Math Notation Cheatsheet

In this section I outline the meaning of the mathematical notation I use. When appropriate (and possible), I also describe the meaning in simple python.

General math and statistics

$f(x) \triangleq mx + b$

The $\triangleq$ indicates that the expression on the left is defined to be the expression on the right, rather than an equivalence that is derived from mathematical rules.

$(a, b)$

The set of real numbers between $a$ and $b$, excluding those values.

$[a, b]$

The set of real numbers between $a$ and $b$, including those values.

$(a, b]$ and $[a, b)$

The set of real numbers between $a$ and $b$, excluding the left or right bound, respectively.

$\{ a, b, c \}$

A set containing elements a, b, and c.

$x \in X$

Indicates that value $x$ is an element in set $X$.

$x_i$

The $ith$ element of the indexed set (list) of elements $x$. In python x[i].

$\sum_i^N x_i$

The sum of the first $N$ elements of an indexed set (list) of elements $x$. Could also be written as $x_1 + x_2 + … + x_N$.

sum = 0
for i in range(N)
    sum += x[i]

Whether the starting index is 0 or 1 depends on the context of the variable. If $i$ is assigned to a value like $\sum_{i=3}^N$, it means the series starts at element $i$. If it is unclear whether the starting index is 0 or 1, it will sometimes be explicitly assigned.

$\sum_{x \in X} x$

The sum of the elements in $X$.

sum = 0
for x in X:
    sum += x

$\prod_i^N x_i$

The product of the first $N$ elements of an indexed set (list) of elements $x$. Could also be written as $x_1 \cdot … \cdot x_N$

prod = 1
for i in range(N):
    prod *= x[i]

Whether the starting index is 0 or 1 depends on the context of the variable. If $i$ is assigned to a value like $\prod_{i=3}^N$, it means the series starts at element $i$. If it is unclear whether the starting index is 0 or 1, it will sometimes be explicitly assigned.

$x_{t+1} \gets g(x_t)$

The $\gets$ arrow indicates that the value of $x$ is updated to be the result of some function/operation on the previous value of $x$ defined on the right-hand-side (it doesn’t have the be $g$ and can be any expression). The subscript $t$ indicates the value of $x$ after the $t$th update to it.

$E_p[X]$

The expected value of random variable $X$ drawn from probability distribution $p$. For discrete random variables this is defined as $E_p[X] \triangleq \sum_{x \in X} p(x) x$. For continuous random variables this is the integral $E_p[X] \triangleq \int_X p(x) x dx$.

expected_x = 0.0
for x in X:
    expected_x += p(x) * x

$x \sim p$

Random variable $x$ is drawn from probability distribution $p$.

$E_{x \sim p} [ g(x) ]$

The expected value of drawing $x$ from probability distribution $p$ and then applying some operation on it – in this case evaluating the function $g$ on it. For discrete random variables $E_{x \sim p} [ g(x) ] \triangleq \sum_{x \in X} p(x) g(x)$.

$p(x | y)$

The probability (or probability density) of $x$ given the value $y$ from conditional probability (mass/density) function $p$

$p( \cdot | y)$

The conditional probability distribution (rather than specific probability/density) conditioned on $y$ implied by the probability (mass/density) function $p$.

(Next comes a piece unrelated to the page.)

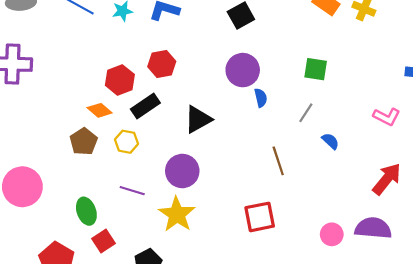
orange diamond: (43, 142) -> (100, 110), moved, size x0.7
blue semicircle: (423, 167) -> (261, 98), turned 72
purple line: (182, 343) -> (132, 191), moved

RL-specific variables and notation choices

$S$

State space

$A$

Action space

R(s, a) or R(s, a, s')

A reward function on state-action pairs or state-action-next state triples. In practice, reward functions are usually defined in terms of the state $s’ \in S$, while theoretical analysis usually assumes the simpler $R(s, a)$ functions. Doing analysis with $R(s, a)$ does not limit the validity of the analysis because for any MDP with an $R(s, a, s’)$ function, you can define an equivalent MDP with an $R(s, a)$ function that is the expected value of the $R(s, a, s’)$ values (averaging over the next state probabilities).

T(s’ | s, a)

The probability (density) that the environment transitions to state $s’ \in S$ after the agent takes action $a \in A$ from state $s \in S$.

$\gamma$

A geometric discount factor $\gamma \in [0, 1)$.

$\pi(s)$

A deterministic policy that maps state $s \in S$ to an action.

$\pi(a | s)$

The probability (mass/density) of stochastic policy $\pi$ selecting action $a \in A$ from state $s \in S$.

$\pi(\cdot | s)$

A stochastic policy distribution conditioned on state $s$.